Not having received any response from Your Holiness, we have reached the decision to ask You, respectfully and humbly, for an Audience, together if Your Holiness would like. We attach, as is the practice, an Audience Sheet in which we present the two points we wish to discuss with you.
Most Holy Father,
A year has now gone by since the publication of “Amoris Laetitia.” During this time, interpretations of some objectively ambiguous passages of the post-synodal Exhortation have publicly been given that are not divergent from but contrary to the permanent Magisterium of the Church. Despite the fact that the Prefect of the Doctrine of the Faith has repeatedly declared that the doctrine of the Church has not changed, numerous statements have appeared from individual Bishops, Cardinals, and even Episcopal Conferences, approving what the Magisterium of the Church has never approved. Not only access to the Holy Eucharist for those who objectively and publicly live in a situation of grave sin, and intend to remain in it, but also a conception of moral conscience contrary to the Tradition of the Church. And so it is happening – how painful it is to see this! – that what is sin in Poland is good in Germany, that what is prohibited in the archdiocese of Philadelphia is permitted in Malta. And so on. One is reminded of the bitter observation of B. Pascal: “Justice on this side of the Pyrenees, injustice on the other; justice on the left bank of the river, injustice on the right bank.”
Numerous competent lay faithful, who are deeply in love with the Church and staunchly loyal to the Apostolic See, have turned to their Pastors and to Your Holiness in order to be confirmed in the Holy Doctrine concerning the three sacraments of Marriage, Confession, and the Eucharist. And in these very days, in Rome, six lay faithful, from every Continent, have presented a very well-attended study seminar with the meaningful title: “Bringing clarity.”
Faced with this grave situation, in which many Christian communities are being divided, we feel the weight of our responsibility, and our conscience impels us to ask humbly and respectfully for an Audience.
May Your Holiness remember us in Your prayers, as we pledge to remember You in ours. And we ask for the gift of Your Apostolic Blessing.

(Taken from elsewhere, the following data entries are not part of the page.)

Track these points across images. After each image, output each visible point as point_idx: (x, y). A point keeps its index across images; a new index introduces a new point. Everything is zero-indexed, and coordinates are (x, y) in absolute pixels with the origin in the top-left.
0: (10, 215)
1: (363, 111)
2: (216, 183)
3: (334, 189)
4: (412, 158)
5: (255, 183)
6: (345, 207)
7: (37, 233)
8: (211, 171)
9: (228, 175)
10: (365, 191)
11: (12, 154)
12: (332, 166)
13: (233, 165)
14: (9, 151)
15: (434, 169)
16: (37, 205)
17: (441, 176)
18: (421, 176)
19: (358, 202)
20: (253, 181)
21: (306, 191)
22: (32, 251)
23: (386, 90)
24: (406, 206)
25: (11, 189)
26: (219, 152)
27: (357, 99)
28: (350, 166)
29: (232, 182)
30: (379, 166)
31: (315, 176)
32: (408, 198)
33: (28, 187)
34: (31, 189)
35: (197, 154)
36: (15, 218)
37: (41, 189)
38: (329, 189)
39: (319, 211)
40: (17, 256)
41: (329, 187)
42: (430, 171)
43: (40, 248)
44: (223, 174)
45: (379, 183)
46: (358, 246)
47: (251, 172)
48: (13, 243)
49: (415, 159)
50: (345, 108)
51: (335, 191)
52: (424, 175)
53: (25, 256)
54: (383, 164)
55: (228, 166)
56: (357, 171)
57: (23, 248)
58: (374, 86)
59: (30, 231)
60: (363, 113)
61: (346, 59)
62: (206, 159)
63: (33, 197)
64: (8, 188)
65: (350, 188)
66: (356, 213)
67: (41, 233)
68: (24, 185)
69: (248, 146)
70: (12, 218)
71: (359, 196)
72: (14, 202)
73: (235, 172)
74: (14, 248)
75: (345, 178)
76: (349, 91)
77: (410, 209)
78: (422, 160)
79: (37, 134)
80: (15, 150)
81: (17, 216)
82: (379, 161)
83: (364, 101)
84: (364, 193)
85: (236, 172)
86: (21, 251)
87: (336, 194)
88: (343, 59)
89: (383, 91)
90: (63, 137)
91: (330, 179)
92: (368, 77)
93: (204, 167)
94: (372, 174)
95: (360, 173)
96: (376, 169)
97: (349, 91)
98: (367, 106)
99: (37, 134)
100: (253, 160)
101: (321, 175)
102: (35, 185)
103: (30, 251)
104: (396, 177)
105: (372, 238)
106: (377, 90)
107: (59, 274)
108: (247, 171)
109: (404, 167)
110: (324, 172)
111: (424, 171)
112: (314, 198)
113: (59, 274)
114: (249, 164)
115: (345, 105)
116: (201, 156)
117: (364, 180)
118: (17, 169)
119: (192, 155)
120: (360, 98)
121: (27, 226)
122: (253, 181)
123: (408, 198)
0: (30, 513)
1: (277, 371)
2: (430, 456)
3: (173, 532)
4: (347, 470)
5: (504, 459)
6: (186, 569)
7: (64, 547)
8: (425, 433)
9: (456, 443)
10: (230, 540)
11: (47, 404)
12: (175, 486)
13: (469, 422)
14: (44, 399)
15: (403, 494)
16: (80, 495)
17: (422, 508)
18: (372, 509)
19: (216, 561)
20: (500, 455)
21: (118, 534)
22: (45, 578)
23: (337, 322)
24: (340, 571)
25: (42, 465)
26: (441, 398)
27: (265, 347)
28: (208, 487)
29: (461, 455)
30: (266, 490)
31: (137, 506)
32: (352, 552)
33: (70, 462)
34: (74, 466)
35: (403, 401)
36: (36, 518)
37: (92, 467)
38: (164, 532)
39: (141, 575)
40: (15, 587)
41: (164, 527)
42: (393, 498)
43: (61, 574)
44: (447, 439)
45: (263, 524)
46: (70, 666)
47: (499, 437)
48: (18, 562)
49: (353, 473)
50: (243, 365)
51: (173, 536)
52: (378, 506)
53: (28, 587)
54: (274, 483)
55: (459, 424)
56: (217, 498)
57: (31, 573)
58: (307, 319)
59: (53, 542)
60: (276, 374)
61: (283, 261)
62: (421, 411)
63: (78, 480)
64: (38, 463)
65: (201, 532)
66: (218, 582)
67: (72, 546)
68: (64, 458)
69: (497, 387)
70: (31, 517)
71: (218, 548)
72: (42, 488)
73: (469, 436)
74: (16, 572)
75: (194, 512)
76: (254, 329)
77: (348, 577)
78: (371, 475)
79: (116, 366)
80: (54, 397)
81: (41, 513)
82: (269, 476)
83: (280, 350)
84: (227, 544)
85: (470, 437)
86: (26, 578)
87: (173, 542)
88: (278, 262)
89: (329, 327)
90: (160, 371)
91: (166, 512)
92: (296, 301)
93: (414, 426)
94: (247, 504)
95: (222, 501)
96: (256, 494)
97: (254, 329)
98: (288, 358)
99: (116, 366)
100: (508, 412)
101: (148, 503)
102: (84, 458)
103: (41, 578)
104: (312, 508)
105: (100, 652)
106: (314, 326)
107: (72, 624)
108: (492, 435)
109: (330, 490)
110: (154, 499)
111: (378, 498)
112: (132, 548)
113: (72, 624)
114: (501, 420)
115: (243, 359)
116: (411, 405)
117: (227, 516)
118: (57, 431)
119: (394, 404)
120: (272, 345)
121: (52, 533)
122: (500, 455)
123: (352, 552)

Carlo Card. Caffarra [Ed: pictured above]
Rome, April 25, 2017
Feast of Saint Mark the Evangelist – Source
1. Request for clarification of the five points indicated by the “dubia;” reasons for this request.
2. Situation of confusion and disorientation, especially among pastors of souls, in primis parish priests.
The absolutely scandalous writings of Monsignor Basil Loftus, the Leeds priest who lives in the Scottish Highlands (a mystery in itself) continue to savage Cardinal Burke and anyone else who dares to question Amoris Laetitia. This week, Cardinal Burke is rudely told to “get a life”. That is, to stop “[yearning] for “all the episcopal carnival costume, music-hall headgear for the clergy, clerical dominance, virtual contempt for women, effective contempt for laity, legalism, literalism and dogmatism which were the hall-marks of the pre-conciliar Church.”
Yip – for 2,000 years, since the time of Christ Himself until 1962, the above describes the Church; in the new Religion for Dummies, nothing, absolutely nothing, was right until Vatican II. When Our Lord promised his Apostles that He would send the Holy Spirit upon them to remind them of all that He had taught etc. He simply forgot to mention that said descent of the Holy Ghost wouldn’t occur until 1962.
So, what are we to make of the fact that Papa Francis steadfastly refuses to respond to the concerns of his cardinals in the matter of the unchangeable teaching of Christ on marriage, beyond the self-evident fact that it encourages blatant dissenters like Mgr Loftus to continue with their assaults on Holy Mother Church? Is there anything that can be done to force the Pope to respond?